> _Passage given_
####################
Hayk Martiros is VP of Autonomy at Skydio, which in 2021 became the first U.S. drone manufacturer to exceed $1 billion in value. One of the company’s first employees after it launched in 2014, Martiros now leads 50 researchers and engineers in developing and deploying AI and other autonomy tools for precise video capture, infrastructure inspection and situational awareness. His goal is to use robust “algorithmic approaches to visual autonomy to enable widespread impact of drones as trustworthy and intelligent tools.” He also is the “initial creator” of Symforce.org, an open source library for symbolic computation, code generation and nonlinear optimization in robotics that went public earlier this year.
Over time, Skydio has been described in different ways: a camera-carrying flying robot; a drone services company; today’s largest U.S. drone manufacturer. Hayk Martiros, VP of autonomy for the San Mateo, California-based company, mentioned each of these representations. But he added an intriguing duo.
‘A hammer.” Or, if you prefer, “a wrench.”
Skydio’s concept is to take the human pilot out of flying, synthesizing high-tech AI, deep learning and the like so users can concentrate on the tasks at hand. “The core premise,” Martiros said, “is that we make the drones and the autonomy, and the systems around that do things easier and safer and better. We want to cross the gap into really mainstream use, where it’s just a tool. That’s what it means to really succeed. It sounds undramatic, but it’s actually the secret sauce.”
TECH FROM THE START
Skydio initially focused on consumer cinematography—“a Hollywood film crew in your backpack,” as Martiros put it. The initial idea was to build “an intelligent and trustworthy flying robot that has a camera, and that uses vision-based autonomy. Those cameras let you see and understand the world, build 3D maps of it, and then plan actions in a way that makes tasks, flying and automated stuff easier. We ended up building the hardware ourselves, as well as the autonomy and the sensors, and just vertically integrating everything to work well together.”
####################
> _Supplied material_
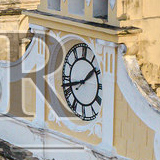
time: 1:42
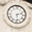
####################
> _Short problem_
Copy out the Skydio profile above, beginning at the words "Hayk Martiros is" and stopping after "earlier this year.", and change "researchers" to "scientists".

> _Solution for this problem_
Hayk Martiros is VP of Autonomy at Skydio, which in 2021 became the first U.S. drone manufacturer to exceed $1 billion in value. One of the company’s first employees after it launched in 2014, Martiros now leads 50 scientists and engineers in developing and deploying AI and other autonomy tools for precise video capture, infrastructure inspection and situational awareness. His goal is to use robust “algorithmic approaches to visual autonomy to enable widespread impact of drones as trustworthy and intelligent tools.” He also is the “initial creator” of Symforce.org, an open source library for symbolic computation, code generation and nonlinear optimization in robotics that went public earlier this year.